We picked up the kids and petted you, read you poems and told you of our favorite time spent with you. You panted out hot breath and kissed us & your dog brother & your kitten lover. You walked yourself to the car. Shawn said his goodbye and couldn't watch you go. With shallow breaths I stood by your side.


I encircled your head in my arms and buried my head deep into your lion mane and you slipped away quietly, gently. Only after you left did I let my tears come and really feel your loss.

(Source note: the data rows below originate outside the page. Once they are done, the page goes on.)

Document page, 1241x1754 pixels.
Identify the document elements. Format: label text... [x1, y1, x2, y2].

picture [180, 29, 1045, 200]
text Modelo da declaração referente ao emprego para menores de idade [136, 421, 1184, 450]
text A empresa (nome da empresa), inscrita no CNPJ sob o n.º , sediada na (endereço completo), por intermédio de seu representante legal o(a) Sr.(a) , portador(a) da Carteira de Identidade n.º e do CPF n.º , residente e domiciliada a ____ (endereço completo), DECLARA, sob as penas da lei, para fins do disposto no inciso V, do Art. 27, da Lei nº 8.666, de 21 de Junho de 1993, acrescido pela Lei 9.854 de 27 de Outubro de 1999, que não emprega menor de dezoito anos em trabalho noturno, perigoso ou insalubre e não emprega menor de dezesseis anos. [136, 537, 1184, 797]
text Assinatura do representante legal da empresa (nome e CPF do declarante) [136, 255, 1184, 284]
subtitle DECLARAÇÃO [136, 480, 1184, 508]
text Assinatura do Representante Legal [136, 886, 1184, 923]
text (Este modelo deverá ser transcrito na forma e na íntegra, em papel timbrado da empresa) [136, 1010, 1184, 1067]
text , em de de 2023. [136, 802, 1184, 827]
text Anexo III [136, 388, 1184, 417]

Thank you for so many loving moments filled with your wild barking, your little kisses, your kind eyes and your enormous heart. We love you so much and will miss you dearly.

5 comments:

Lorrie said...

Ok, so I couldn't read it without crying....):

Liz said...

Thank you for sharing. It was a beautiful remembrance to Riff. My heart aches for you all still, as the tears keep flowing. :( he was blessed with an amazing family.

Julie B said...

I have read this twice, and both times I have cried...so sorry for your loss and lots of healing to you all

Linda said...

Amber told me you wrote this and I thought maybe I could be strong...but guess what...I am a MESS! Riff was and still is loved by us all! What a beautiful way to share his memories.

My Lifesong said...

I am crying while I type this. What a wonderful accolade to Riff, and how he touched each of your hearts. I had a collie named Cinnamon, which I and all us kids loved, when we lived on Dogwood Rd. Your gift to him is the memories you will keep always in these stories abour him. Rest in peace, Riff.